_Consigna_:
Modifica el fragmento del texto sobre la exhibición de productos estadounidenses que va de "Trump ha prometido" a "legislativas de 2018." y reemplaza "aranceles punitivos" por "gravámenes punitivos".

_Texto del ejercicio_:
····················
El presidente Donald Trump examinó el lunes una lancha rápida, un caza y un imán industrial gigante durante una muestra de productos “Hechos en Estados Unidos” en la Casa Blanca, en un contexto en que su gobierno rechaza enérgicamente las aseveraciones de que los aranceles que impuso a mercancías importadas podrían perjudicar a la economía del país.

Trump asistió a esta exhibición de numerosos productos estadounidenses al empezar una semana que se prevé esté dominada por conversaciones sobre comercio, las cuales incluyen diálogo con autoridades europeas y una visita a Illinois en la que el mandatario tiene previsto acudir a una comunidad beneficiada por los aranceles que aplicó al acero.

Trump ha prometido que obligará a los socios comerciales de Estados Unidos a ceder a sus pretensiones en su intento de renegociar varios acuerdos de intercambio, a los que culpa desde hace mucho tiempo de perjudicar a los trabajadores estadounidenses. Sin embargo, mientras el mandatario amplía la participación de Washington en disputas comerciales brotan las interrogantes de si los consumidores estadounidenses resentirán las consecuencias de los aranceles punitivos y si el presidente pagará un precio político por sus políticas comerciales nacionalistas en las elecciones legislativas de 2018.

“Nuestros gobernantes en Washington no hicieron nada, nada. Permitieron que nuestras fábricas se fueran, que nuestra gente perdiera sus empleos”, declaró Trump en la Casa Blanca. “Eso no es libre comercio, ese es comercio de tontos, es un comercio estúpido y no efectuaremos más ese tipo de intercambio”.

Trump destacó que el miércoles se reunirá con autoridades europeas, entre ellas el presidente de la Comisión Europea, Jean-Claude Juncker. Estados Unidos y sus aliados europeos tienen desavenencias debido a los aranceles que Trump impuso a las importaciones de acero, y las reuniones se efectuarán en una época en que la disputa amenaza con propagarse al lucrativo negocio de los automóviles.

“Quizá podamos llegar a algo”, afirmó.

El jueves, el presidente visitará Granite City, Illinois, donde la empresa U.S. Steel Corp. tiene una planta que fue reabierta después de que él impusiera los aranceles a las importaciones de acero.

En el Jardín Sur de la Casa Blanca, Trump caminó entre numerosos productos fabricados en el país, como un avión caza F 35 de Lockheed Martin, de Maryland; una camioneta pickup F-150 de Ford, de Michigan; un autobús recreativo Newmar, de Indiana, y una lancha rápida Ranger de Arkansas.
····················
_Registros seleccionados_:
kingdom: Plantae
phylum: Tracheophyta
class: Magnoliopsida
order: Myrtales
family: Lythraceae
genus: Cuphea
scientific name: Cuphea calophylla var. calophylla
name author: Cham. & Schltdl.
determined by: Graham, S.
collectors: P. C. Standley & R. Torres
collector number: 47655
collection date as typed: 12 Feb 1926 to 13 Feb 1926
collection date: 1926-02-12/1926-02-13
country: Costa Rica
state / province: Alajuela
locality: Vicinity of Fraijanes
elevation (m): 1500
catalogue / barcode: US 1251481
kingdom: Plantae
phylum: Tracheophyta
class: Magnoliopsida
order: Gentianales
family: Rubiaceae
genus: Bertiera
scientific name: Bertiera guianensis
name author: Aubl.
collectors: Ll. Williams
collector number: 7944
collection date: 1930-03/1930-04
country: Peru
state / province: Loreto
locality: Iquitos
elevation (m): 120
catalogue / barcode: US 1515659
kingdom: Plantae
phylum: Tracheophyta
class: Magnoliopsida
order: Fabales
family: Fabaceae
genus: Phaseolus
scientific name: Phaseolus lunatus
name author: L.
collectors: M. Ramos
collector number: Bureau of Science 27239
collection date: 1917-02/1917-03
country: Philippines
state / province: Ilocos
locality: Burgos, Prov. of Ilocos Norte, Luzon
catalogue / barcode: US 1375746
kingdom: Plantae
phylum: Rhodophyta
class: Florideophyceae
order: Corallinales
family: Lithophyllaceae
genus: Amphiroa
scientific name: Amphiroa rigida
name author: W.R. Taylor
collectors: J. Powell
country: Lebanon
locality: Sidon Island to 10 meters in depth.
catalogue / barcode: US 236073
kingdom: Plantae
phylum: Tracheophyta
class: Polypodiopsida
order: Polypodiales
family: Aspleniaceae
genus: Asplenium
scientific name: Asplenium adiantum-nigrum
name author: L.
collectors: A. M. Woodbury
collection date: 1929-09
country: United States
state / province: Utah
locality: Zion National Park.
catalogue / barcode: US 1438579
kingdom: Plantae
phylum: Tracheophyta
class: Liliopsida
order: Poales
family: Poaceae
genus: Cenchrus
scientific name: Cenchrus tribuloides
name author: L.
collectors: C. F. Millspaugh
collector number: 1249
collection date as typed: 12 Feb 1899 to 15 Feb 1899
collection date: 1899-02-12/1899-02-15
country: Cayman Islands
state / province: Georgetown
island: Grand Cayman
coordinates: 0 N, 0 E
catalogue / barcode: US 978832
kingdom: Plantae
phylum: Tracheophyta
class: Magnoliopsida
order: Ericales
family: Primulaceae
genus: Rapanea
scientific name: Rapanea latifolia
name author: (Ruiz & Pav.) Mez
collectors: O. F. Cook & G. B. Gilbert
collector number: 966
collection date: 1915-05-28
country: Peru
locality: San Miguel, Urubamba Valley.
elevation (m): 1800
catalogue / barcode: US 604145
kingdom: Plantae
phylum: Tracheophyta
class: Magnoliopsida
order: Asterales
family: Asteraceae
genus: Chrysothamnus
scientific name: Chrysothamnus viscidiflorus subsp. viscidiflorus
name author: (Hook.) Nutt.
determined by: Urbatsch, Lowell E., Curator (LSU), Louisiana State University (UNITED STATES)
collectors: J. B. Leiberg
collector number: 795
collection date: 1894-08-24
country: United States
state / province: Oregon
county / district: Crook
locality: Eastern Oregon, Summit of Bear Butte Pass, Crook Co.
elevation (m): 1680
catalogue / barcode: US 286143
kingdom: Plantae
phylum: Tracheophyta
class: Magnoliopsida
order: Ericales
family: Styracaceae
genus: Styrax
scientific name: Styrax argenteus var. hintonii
····················
_Solución_:
Trump ha prometido que obligará a los socios comerciales de Estados Unidos a ceder a sus pretensiones en su intento de renegociar varios acuerdos de intercambio, a los que culpa desde hace mucho tiempo de perjudicar a los trabajadores estadounidenses. Sin embargo, mientras el mandatario amplía la participación de Washington en disputas comerciales brotan las interrogantes de si los consumidores estadounidenses resentirán las consecuencias de los gravámenes punitivos y si el presidente pagará un precio político por sus políticas comerciales nacionalistas en las elecciones legislativas de 2018.